What impact could these findings have?

It’s a great question. The impact from a patient perspective, we think, is pretty significant. There was already a good benefit with the stereotactic radiation but the tiles seem to, number one, there was a prolonged benefit so your ability to stay disease free where we gave the radiation in the tiles is significantly longer. Number two, the delays that patients might experience after surgery, so they might have rehabilitation needs after an operation, there’s wound healing, there are logistical issues and we found that a lot of patients actually complained of weather being a big issue that would prevent them from getting their postoperative stereotactic radiation. So that delay is gone because you get the tiles at the time of the surgery.

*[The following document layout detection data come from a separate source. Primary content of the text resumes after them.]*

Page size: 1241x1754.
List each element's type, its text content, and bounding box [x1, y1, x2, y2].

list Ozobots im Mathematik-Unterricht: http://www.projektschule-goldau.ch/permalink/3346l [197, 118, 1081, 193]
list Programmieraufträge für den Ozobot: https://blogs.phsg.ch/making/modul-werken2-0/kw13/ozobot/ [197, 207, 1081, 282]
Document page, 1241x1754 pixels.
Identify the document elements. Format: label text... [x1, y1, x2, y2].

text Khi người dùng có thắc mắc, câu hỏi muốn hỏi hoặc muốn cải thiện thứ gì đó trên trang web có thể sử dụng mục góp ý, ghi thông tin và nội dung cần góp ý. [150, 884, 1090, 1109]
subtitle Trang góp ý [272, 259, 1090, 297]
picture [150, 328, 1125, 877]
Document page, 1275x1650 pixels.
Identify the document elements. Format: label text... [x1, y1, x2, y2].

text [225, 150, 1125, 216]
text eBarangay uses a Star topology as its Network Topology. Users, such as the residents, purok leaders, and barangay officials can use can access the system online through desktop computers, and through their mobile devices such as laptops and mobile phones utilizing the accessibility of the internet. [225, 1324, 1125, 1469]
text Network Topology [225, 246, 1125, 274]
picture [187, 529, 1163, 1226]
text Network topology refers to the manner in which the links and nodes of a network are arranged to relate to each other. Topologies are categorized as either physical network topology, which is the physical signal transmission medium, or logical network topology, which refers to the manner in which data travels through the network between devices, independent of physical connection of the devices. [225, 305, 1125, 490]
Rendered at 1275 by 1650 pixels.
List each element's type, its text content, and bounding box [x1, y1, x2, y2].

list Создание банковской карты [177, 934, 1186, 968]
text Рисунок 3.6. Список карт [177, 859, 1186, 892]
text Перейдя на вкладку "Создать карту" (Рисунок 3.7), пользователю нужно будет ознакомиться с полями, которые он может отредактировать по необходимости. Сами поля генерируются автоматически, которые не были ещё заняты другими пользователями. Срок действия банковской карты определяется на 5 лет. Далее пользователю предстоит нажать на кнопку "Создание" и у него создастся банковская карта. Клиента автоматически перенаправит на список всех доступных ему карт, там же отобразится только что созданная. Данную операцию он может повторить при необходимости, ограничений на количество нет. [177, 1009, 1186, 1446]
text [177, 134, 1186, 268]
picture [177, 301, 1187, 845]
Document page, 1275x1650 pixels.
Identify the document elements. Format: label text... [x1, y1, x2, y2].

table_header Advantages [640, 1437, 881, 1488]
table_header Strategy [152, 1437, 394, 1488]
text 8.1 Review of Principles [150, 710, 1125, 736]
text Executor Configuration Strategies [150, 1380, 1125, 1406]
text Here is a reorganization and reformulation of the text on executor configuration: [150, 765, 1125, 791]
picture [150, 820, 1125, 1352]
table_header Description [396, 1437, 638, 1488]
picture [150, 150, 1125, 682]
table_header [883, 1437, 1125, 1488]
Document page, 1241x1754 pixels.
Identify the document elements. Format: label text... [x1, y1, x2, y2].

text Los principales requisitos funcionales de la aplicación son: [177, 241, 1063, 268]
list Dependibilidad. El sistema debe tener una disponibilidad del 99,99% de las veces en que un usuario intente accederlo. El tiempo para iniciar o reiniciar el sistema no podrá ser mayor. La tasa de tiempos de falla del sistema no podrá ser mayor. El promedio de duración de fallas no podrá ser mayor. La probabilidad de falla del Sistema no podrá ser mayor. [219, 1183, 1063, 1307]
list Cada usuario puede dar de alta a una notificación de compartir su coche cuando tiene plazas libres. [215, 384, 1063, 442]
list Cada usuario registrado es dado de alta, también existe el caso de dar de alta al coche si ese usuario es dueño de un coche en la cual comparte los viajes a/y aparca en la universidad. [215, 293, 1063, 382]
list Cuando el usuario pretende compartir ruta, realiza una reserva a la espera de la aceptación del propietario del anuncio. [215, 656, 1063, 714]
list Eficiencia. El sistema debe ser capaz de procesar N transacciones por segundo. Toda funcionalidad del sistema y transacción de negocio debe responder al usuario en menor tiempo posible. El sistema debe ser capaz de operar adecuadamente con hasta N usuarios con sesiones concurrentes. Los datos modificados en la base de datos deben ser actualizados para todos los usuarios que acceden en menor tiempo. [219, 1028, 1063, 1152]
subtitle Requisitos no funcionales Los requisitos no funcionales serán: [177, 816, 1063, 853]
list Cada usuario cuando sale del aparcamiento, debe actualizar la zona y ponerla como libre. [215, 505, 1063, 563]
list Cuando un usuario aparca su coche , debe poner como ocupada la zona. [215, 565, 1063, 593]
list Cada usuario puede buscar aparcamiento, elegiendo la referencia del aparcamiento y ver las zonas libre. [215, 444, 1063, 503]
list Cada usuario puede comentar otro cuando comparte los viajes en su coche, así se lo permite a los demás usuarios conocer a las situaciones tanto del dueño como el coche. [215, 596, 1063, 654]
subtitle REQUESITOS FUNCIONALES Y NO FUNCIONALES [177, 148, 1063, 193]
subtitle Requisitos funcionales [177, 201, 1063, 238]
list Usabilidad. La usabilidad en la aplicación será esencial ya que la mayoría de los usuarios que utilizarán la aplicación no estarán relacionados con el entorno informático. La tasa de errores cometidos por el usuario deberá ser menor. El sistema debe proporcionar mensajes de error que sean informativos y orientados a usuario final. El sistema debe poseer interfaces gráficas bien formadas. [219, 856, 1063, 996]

We also know that at four weeks after surgery, if that’s when you’re getting your radiation, that four-week cut-off is a cut-off where the local control is worse with postoperative stereotactic radiation greater than four weeks. So, because of that, if you’re getting the tiles early you’re getting your radiation right out of the operating room and for a longer period of time you go without recurrent disease.

The one other thing that we looked at is time to any adverse imaging change. So patients who on their MRI scan either had radiation necrosis or recurrent disease was a much longer time period. So we think that that longer timepoint gives patients a longer time to stay on their systemic therapy and go from time of surgery and be treated with systemic therapy for much longer because their time is not being interrupted by imaging changes from radiation necrosis or recurrent disease.

So the benefit outside of the numbers are logistical issues – you get your tiles right away; the benefit on long-term control and the benefit of not potentially having your systemic therapy interrupted, needs for steroids and other treatments.